The EU eco-labelling scheme was established in 1992, but has made painfully slow progress in developing product group criteria and persuading manufacturers to apply for the label.
The European Commission hoped that changes to the EU Regulation on eco-labelling in 2000 would broaden the scheme's appeal. They allowed retailers and service providers to apply for the label for own-brand products, sought to make it more compatible with national schemes, and speeded up the criteria development process by transferring responsibility from the Commission to a new EU Eco-labelling Board.
Since then the scheme has gradually built up a reasonable portfolio of eligible product groups, but uptake remains limited.
The Regulation will be revised for a second time in 2005. As a first step, consultancy ERM recently produced a discussion paper for the Commission on key challenges facing the scheme. Additional papers are expected on its role as compared to other types of on-product environmental claims, and the scheme's future direction in terms of its strategy, scope and brand image.

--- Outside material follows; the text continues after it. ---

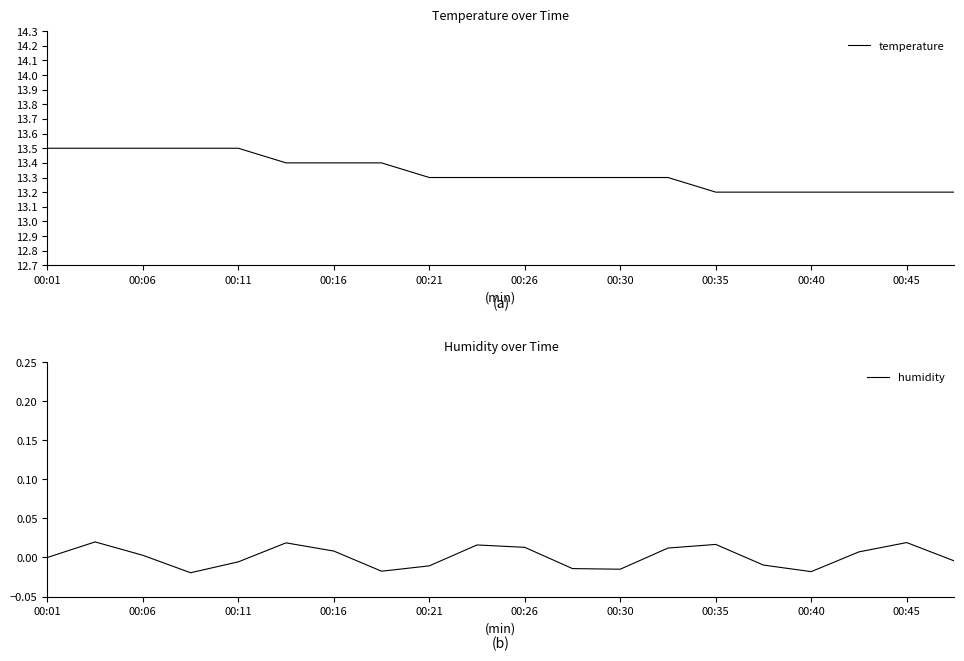

What is the spread (max minus min) of values at 00:01?

13.5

ERM's paper warns that, with interest in the scheme 'still far below expectations', the revision just two years away and up to ten new countries due to join the EU in May 2004, the label faces several challenges which, 'if not addressed properly, will lead to the demise of eco-labelling efforts at European level.'
Crucially, it says, business interest needs to be stimulated by streamlining the criteria development process, speeding up the application procedure and further harmonisation of criteria between different labels. The popular belief that if only more people recognised and better understood the label they would buy more eco-labelled products is mistaken, says ERM. Instead, success critically depends on the label being highly visible to consumers on eco-labelled products on the shelves.
To cope with up to ten new Member States, the scheme's administrative procedures must be simplified, ERM says - though the paper leaves the details for future discussion.
The scheme also needs a clear, consistent strategy linking it to other EU environmental policies and guide decisions on which product groups to tackle and which environmental impacts to address.
Discussions on the scheme's revision should ask whether the label should remain a 'badge of excellence' attainable by only the least environmentally damaging products, or should be more inclusive, ERM believes. They should also ask if its appeal should be broadened by including issues such as animal testing or fair trade.
The paper also asks whether the scheme's structure should be drastically changed - for example, by allowing businesses to set criteria or appointing a private body to run the scheme.
Meanwhile, the UK Environment Department's Advisory Committee on Consumer Products and the Environment is continuing to explore other types of eco-label and environmental rating systems which could be used on a national basis in specific sectors.
ACCPE's third annual report, due this summer, is expected to include a recommendation that BRE's EcoHomes environmental rating system be extended to cover all homes.
Launched in 2000, the voluntary scheme rates housing projects on a four-level scale from 'pass' to 'excellent.' The scheme could be extended by adding it to the energy efficiency information that home owners may soon be required to provide under the statutory framework for sellers' packs.
DEFRA is also developing supplementary guidance to the Government's voluntary green claims code which will include sector-specific advice. Introduced in 1998, the code has failed to significantly reduce misleading claims. But the Government has rejected calls by consumer groups and ACCPE to make it statutory.
The sector-specific guidance should be available by July, and will cover four areas: greetings cards, wording to explain the biodegradability of cleaning products, the peat content of growing media, and recycling claims on electronic products.